If A is a non-zero 2×2 matrix with A² = 0, then which of the following is possible?

If A is a non-zero 2×2 matrix with A² = 0, then which of the following is possible?

• A. A = [[0, 1], [0, 0]]
• B. A = [[1, 0], [0, 1]]
• C. A = [[1, 1], [0, 1]]
• D. A = [[0, 0], [1, 0]]

Answer: A) A = [[0, 1], [0, 0]]

Explanation: For A = [[0, 1], [0, 0]], A² = [[0, 1], [0, 0]] × [[0, 1], [0, 0]] = [[0, 0], [0, 0]] = 0. For [[0,0],[1,0]], square = [[0,0],[0,0]] as well. Both are possible. But option 1 is [[0,1],[0,0]] which is a standard nilpotent matrix. Option 3 (index 3) is [[0,0],[1,0]] which also squares to zero.
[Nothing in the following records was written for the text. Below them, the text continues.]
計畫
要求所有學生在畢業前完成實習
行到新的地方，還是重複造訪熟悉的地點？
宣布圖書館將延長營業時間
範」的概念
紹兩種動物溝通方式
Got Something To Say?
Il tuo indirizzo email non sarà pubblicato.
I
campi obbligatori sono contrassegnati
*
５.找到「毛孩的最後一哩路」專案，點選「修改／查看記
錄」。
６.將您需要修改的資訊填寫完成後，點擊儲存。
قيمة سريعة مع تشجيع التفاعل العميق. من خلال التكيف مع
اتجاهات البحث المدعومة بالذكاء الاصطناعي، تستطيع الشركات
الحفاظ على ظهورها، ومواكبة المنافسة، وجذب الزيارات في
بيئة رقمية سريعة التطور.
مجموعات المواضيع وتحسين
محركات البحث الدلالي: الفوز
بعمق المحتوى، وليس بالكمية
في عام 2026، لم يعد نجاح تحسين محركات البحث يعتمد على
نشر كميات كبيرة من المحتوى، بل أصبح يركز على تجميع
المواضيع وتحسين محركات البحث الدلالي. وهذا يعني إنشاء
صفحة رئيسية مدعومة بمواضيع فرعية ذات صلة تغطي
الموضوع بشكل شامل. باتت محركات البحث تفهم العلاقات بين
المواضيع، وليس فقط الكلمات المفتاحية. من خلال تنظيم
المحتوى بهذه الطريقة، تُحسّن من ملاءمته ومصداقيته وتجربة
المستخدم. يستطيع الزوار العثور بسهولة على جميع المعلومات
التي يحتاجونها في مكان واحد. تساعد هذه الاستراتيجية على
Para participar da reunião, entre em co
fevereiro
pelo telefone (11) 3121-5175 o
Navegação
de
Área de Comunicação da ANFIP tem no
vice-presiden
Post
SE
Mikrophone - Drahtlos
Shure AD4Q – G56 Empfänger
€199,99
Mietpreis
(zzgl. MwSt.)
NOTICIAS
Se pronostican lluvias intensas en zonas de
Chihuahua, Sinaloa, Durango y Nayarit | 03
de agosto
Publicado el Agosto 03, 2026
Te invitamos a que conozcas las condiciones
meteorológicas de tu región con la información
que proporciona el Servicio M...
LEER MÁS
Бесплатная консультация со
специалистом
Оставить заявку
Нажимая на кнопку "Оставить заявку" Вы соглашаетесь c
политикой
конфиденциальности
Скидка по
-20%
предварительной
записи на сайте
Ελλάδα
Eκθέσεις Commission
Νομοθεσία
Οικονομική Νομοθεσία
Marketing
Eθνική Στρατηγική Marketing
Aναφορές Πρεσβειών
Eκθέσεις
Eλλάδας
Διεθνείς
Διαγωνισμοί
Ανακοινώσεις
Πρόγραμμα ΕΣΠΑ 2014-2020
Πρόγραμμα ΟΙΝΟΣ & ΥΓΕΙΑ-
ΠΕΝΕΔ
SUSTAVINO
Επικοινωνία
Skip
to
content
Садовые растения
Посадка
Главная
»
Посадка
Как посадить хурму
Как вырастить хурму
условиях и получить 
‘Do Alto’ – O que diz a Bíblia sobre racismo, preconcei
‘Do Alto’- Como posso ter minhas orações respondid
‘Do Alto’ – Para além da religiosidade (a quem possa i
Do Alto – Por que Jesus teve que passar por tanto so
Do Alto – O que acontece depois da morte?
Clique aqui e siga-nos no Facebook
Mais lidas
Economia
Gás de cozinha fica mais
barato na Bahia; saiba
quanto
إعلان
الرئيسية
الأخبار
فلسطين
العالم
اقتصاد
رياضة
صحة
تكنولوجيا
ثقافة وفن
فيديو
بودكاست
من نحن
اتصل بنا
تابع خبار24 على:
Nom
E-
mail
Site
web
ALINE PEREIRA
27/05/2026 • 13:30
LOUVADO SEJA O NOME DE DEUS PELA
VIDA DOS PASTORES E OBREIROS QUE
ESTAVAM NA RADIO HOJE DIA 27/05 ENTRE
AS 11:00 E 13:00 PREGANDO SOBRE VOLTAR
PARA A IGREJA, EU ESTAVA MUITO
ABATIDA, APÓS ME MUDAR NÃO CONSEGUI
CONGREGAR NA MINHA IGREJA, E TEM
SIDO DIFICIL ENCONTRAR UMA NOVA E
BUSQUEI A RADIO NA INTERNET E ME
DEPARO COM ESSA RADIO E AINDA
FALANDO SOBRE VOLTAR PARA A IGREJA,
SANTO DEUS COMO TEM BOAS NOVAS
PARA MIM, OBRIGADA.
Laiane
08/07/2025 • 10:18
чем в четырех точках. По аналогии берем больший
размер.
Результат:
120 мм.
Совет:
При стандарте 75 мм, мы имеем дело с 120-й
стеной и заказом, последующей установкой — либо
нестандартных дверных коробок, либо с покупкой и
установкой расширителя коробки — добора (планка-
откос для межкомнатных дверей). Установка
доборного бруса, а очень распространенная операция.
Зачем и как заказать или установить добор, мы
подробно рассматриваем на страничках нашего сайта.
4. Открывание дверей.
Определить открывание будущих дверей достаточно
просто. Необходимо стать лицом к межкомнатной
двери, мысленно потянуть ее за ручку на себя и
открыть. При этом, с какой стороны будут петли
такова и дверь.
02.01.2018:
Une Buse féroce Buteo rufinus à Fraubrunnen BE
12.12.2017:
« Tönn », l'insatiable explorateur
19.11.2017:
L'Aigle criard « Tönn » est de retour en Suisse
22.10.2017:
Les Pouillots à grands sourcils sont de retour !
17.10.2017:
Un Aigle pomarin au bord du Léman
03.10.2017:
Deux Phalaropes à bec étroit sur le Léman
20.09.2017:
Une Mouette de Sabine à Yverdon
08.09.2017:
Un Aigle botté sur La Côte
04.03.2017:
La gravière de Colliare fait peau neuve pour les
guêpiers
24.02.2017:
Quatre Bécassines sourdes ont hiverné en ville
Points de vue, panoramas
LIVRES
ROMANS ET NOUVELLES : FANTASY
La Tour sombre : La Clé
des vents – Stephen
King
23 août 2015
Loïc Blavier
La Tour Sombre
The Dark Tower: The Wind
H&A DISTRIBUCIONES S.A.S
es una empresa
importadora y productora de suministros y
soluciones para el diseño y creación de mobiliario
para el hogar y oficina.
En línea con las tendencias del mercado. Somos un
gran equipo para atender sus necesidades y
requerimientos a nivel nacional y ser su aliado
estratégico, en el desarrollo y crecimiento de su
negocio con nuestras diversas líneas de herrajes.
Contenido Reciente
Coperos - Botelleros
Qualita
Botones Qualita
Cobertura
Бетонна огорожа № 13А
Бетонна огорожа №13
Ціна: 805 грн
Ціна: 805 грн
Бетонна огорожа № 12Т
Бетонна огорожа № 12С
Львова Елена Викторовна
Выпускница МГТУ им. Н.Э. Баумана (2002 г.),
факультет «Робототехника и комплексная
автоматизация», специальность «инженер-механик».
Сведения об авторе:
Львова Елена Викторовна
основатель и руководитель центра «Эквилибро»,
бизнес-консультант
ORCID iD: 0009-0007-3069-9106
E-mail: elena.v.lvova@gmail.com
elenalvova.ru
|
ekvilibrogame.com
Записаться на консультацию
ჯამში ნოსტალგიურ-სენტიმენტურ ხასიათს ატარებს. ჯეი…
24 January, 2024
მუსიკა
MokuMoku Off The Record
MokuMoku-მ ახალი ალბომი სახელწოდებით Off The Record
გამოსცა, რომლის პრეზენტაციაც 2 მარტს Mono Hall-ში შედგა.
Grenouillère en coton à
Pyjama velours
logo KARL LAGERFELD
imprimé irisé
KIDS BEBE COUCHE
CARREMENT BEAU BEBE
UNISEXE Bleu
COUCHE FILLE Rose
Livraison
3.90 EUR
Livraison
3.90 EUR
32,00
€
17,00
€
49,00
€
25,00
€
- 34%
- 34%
The question asks 'which of the following is possible?' and both are possible. But since it says 'which of the following', usually one is correct. We'll check: A = [[0,1],[0,0]] squares to zero, yes. A = [[0,0],[1,0]] squares to zero, yes. So multiple options are correct. We'll adjust the options so only one is correct. We make option 3 as [[1,1],[1,1]] which doesn't square to zero. Then only [[0,1],[0,0]] is correct. Actually, We'll keep [[0,1],[0,0]] as the answer. We change option 3 to something else.